Rachel Tobac is a social engineer who hacks people rather than computers, but not for the reason many might think.
“A social engineer is basically someone who is a scammer. They are anyone who is trying to convince you that you need to do something and eventually they are going to steal your money, your data or they are going to get access to your systems,” Tobac, of SocialProof Security, told NBC 5. “We consider social engineering any act that convinces a person to take an action that may or may not be in their best interest."
Tobac uses her strong skills of persuasion and wit to manipulate people and prominent companies into giving her what she wants: passwords, social secuirty numbers, banking accounts, email addresses, and any other compromising information she can get her hands on. As a three-time second place winner of the Social Engineering CTF contest held annually at Defcon -the super bowl of hackers - Tobac describes herself as the most “consistent attacker you’ve ever met.”
But Tobac isn't out to get your data or your money.

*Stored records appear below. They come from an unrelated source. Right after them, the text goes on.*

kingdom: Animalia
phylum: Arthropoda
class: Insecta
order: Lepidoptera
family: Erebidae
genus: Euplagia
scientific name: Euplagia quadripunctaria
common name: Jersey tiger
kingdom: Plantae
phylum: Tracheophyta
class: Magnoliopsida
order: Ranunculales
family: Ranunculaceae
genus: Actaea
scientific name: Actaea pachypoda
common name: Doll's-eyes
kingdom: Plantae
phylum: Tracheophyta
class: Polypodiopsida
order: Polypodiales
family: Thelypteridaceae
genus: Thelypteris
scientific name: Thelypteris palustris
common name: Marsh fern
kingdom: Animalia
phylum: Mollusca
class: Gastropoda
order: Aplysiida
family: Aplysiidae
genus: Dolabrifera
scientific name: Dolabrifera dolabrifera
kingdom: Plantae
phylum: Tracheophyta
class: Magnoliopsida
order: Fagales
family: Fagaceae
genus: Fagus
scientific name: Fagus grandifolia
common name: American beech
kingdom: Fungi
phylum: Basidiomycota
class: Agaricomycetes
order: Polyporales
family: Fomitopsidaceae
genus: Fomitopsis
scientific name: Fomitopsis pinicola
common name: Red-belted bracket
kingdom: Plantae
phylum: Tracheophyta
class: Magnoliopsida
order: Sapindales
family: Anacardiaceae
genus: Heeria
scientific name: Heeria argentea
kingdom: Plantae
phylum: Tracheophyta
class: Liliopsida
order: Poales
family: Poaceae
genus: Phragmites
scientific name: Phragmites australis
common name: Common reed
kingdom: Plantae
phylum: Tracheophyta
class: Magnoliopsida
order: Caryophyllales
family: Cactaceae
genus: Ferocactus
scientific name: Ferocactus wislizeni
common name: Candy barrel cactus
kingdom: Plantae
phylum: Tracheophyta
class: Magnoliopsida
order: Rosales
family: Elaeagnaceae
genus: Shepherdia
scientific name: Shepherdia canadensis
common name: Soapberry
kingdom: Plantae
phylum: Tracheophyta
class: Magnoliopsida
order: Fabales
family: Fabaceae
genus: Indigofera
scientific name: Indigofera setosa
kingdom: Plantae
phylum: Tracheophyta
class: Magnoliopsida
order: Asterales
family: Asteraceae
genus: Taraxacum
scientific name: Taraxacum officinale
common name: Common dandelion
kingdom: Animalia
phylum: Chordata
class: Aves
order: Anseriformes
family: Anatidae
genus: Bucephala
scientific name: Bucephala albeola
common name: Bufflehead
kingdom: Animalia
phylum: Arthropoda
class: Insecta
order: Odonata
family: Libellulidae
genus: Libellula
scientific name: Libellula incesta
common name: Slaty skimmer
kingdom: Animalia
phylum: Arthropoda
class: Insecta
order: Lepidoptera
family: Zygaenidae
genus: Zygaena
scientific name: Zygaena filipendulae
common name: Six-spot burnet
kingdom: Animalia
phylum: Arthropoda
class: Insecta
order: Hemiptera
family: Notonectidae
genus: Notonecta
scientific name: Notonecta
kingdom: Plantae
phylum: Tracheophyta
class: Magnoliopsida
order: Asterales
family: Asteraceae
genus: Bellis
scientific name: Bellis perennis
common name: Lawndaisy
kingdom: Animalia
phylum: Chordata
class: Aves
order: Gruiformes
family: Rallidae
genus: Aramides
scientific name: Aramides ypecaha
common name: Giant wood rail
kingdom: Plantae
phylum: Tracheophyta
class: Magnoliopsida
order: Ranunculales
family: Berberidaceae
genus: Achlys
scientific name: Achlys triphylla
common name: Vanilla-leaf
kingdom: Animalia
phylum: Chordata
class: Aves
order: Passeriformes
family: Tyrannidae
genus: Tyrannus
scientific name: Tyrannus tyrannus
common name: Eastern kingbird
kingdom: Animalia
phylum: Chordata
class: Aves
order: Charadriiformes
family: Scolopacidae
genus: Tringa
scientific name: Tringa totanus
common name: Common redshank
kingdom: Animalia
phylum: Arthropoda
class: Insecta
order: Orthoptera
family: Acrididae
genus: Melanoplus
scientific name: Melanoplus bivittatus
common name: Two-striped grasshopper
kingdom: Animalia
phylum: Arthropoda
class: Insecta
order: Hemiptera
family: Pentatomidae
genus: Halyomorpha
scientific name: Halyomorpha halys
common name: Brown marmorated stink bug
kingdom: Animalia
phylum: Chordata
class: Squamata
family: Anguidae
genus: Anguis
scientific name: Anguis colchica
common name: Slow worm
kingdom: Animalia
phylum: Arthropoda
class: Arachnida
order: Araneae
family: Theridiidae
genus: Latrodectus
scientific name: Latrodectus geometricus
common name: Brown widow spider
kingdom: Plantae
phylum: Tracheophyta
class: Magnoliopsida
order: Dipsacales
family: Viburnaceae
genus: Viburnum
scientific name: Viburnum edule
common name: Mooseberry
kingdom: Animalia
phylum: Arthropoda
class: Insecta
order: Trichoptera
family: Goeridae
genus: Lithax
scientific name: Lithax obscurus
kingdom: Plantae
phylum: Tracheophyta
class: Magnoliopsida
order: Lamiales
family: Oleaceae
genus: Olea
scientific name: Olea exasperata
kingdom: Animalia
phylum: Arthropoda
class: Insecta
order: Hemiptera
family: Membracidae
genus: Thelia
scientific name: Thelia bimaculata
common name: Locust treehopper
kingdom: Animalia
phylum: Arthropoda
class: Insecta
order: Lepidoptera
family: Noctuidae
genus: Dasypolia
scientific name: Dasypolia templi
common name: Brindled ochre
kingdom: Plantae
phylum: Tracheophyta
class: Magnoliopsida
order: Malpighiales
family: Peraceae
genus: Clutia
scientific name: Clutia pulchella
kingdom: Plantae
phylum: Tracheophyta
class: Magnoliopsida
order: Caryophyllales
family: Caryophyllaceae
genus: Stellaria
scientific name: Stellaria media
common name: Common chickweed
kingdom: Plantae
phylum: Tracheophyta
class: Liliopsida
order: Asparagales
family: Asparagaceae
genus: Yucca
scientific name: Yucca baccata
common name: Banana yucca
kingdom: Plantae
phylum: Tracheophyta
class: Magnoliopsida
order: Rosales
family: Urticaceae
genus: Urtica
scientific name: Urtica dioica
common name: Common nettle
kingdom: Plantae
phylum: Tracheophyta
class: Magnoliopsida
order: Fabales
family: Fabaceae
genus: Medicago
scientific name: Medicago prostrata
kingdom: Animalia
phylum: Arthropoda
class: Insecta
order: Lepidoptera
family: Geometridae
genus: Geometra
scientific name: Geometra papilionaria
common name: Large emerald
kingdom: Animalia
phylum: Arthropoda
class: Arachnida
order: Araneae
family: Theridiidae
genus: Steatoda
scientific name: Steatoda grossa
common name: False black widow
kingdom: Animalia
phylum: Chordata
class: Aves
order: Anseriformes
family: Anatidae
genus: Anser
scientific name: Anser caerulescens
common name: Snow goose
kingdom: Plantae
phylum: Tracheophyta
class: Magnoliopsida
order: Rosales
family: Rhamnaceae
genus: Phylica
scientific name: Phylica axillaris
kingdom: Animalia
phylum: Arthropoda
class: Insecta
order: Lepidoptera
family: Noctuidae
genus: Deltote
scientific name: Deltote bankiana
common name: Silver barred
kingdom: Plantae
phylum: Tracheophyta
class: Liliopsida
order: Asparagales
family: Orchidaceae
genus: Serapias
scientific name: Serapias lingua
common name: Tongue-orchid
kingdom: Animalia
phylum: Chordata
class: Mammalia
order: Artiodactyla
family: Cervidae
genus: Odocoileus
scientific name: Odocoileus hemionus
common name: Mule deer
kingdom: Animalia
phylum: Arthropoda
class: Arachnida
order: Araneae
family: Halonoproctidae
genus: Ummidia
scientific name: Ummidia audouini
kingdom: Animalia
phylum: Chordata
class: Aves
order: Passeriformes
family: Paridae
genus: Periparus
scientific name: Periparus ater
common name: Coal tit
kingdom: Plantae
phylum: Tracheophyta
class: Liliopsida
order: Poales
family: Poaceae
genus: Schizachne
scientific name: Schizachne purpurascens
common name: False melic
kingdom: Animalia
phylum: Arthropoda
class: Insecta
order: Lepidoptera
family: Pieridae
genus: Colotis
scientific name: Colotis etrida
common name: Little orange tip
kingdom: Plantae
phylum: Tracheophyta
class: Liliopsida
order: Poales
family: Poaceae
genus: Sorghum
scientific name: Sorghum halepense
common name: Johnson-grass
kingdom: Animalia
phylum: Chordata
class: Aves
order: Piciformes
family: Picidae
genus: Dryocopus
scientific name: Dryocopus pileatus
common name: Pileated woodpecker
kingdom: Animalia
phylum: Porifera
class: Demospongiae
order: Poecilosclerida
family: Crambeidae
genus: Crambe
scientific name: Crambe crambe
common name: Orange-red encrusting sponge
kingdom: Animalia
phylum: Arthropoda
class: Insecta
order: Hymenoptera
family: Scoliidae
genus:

"I’m a white hat hacker so I do these attacks to make sure people understand the up-to-date methods that social engineers use to attack. So, I’m not a black hat hacker or as we like to call them criminals - people who actually steal your money or systems - and that’s not what I do,” Tobac says. ”I actually do these attacks and then I learn what works, which actually mimics what black hat hackers are doing. Then I teach what the black hat hackers or criminals are doing so people can keep themselves safe.”
Tobac’s advice for people is to always be politely paranoid, be skeptical and use two methods of communication.
“So if someone emails you and pretends to be your old college friend for example, saying they need money, shoot them a Facebook message, call them, text them, use signal message," she said. "Anything you can use to try and communicate with that person to make sure they are actually stuck. And they really need your help. Using that method really shuts me down as a social engineer the majority of the time."